# [Aim]
Swap "catalogue / barcode" for "catalog / barcode" throughout the material below, and leave every other part of it unchanged.

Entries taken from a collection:
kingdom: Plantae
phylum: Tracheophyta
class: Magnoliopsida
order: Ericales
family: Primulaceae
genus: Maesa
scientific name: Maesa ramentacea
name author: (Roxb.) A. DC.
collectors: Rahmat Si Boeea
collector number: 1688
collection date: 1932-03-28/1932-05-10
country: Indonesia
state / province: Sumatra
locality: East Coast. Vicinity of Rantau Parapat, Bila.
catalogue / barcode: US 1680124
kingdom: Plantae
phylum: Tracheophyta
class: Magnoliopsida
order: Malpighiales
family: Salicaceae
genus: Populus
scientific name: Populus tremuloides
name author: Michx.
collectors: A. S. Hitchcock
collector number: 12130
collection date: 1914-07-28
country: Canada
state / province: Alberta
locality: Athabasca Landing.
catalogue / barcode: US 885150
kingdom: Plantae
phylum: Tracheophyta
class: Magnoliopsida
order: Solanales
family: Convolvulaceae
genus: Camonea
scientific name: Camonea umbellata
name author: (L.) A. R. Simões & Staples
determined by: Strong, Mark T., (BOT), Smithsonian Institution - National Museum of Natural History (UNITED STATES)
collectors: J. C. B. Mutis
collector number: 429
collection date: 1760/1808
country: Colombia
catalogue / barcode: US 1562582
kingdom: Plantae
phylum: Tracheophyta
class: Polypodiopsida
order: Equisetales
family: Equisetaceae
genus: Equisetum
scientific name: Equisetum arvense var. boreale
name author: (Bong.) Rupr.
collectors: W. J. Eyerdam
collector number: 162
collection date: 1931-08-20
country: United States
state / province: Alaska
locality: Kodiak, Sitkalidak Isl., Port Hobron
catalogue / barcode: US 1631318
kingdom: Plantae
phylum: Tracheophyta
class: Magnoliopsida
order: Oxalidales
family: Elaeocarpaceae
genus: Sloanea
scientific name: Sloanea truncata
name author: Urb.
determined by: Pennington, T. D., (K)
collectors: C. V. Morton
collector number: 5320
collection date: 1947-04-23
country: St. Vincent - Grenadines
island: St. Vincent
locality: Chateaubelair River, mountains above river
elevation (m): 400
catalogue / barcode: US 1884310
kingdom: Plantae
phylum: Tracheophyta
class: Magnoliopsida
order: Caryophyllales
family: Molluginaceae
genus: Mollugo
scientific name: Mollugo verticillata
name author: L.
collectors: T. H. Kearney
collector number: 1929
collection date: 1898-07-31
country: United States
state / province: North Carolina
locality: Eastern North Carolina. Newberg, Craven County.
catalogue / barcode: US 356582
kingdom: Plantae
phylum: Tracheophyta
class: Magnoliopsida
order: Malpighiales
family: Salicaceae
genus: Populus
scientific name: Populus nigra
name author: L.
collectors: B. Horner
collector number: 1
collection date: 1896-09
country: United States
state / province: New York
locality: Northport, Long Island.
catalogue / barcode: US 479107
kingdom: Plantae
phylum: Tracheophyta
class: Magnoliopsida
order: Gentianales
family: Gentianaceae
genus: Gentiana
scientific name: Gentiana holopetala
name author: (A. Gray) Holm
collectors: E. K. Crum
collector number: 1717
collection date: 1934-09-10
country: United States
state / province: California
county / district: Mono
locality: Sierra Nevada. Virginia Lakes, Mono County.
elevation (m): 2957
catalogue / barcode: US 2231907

# [Answer]
kingdom: Plantae
phylum: Tracheophyta
class: Magnoliopsida
order: Ericales
family: Primulaceae
genus: Maesa
scientific name: Maesa ramentacea
name author: (Roxb.) A. DC.
collectors: Rahmat Si Boeea
collector number: 1688
collection date: 1932-03-28/1932-05-10
country: Indonesia
state / province: Sumatra
locality: East Coast. Vicinity of Rantau Parapat, Bila.
catalog / barcode: US 1680124
kingdom: Plantae
phylum: Tracheophyta
class: Magnoliopsida
order: Malpighiales
family: Salicaceae
genus: Populus
scientific name: Populus tremuloides
name author: Michx.
collectors: A. S. Hitchcock
collector number: 12130
collection date: 1914-07-28
country: Canada
state / province: Alberta
locality: Athabasca Landing.
catalog / barcode: US 885150
kingdom: Plantae
phylum: Tracheophyta
class: Magnoliopsida
order: Solanales
family: Convolvulaceae
genus: Camonea
scientific name: Camonea umbellata
name author: (L.) A. R. Simões & Staples
determined by: Strong, Mark T., (BOT), Smithsonian Institution - National Museum of Natural History (UNITED STATES)
collectors: J. C. B. Mutis
collector number: 429
collection date: 1760/1808
country: Colombia
catalog / barcode: US 1562582
kingdom: Plantae
phylum: Tracheophyta
class: Polypodiopsida
order: Equisetales
family: Equisetaceae
genus: Equisetum
scientific name: Equisetum arvense var. boreale
name author: (Bong.) Rupr.
collectors: W. J. Eyerdam
collector number: 162
collection date: 1931-08-20
country: United States
state / province: Alaska
locality: Kodiak, Sitkalidak Isl., Port Hobron
catalog / barcode: US 1631318
kingdom: Plantae
phylum: Tracheophyta
class: Magnoliopsida
order: Oxalidales
family: Elaeocarpaceae
genus: Sloanea
scientific name: Sloanea truncata
name author: Urb.
determined by: Pennington, T. D., (K)
collectors: C. V. Morton
collector number: 5320
collection date: 1947-04-23
country: St. Vincent - Grenadines
island: St. Vincent
locality: Chateaubelair River, mountains above river
elevation (m): 400
catalog / barcode: US 1884310
kingdom: Plantae
phylum: Tracheophyta
class: Magnoliopsida
order: Caryophyllales
family: Molluginaceae
genus: Mollugo
scientific name: Mollugo verticillata
name author: L.
collectors: T. H. Kearney
collector number: 1929
collection date: 1898-07-31
country: United States
state / province: North Carolina
locality: Eastern North Carolina. Newberg, Craven County.
catalog / barcode: US 356582
kingdom: Plantae
phylum: Tracheophyta
class: Magnoliopsida
order: Malpighiales
family: Salicaceae
genus: Populus
scientific name: Populus nigra
name author: L.
collectors: B. Horner
collector number: 1
collection date: 1896-09
country: United States
state / province: New York
locality: Northport, Long Island.
catalog / barcode: US 479107
kingdom: Plantae
phylum: Tracheophyta
class: Magnoliopsida
order: Gentianales
family: Gentianaceae
genus: Gentiana
scientific name: Gentiana holopetala
name author: (A. Gray) Holm
collectors: E. K. Crum
collector number: 1717
collection date: 1934-09-10
country: United States
state / province: California
county / district: Mono
locality: Sierra Nevada. Virginia Lakes, Mono County.
elevation (m): 2957
catalog / barcode: US 2231907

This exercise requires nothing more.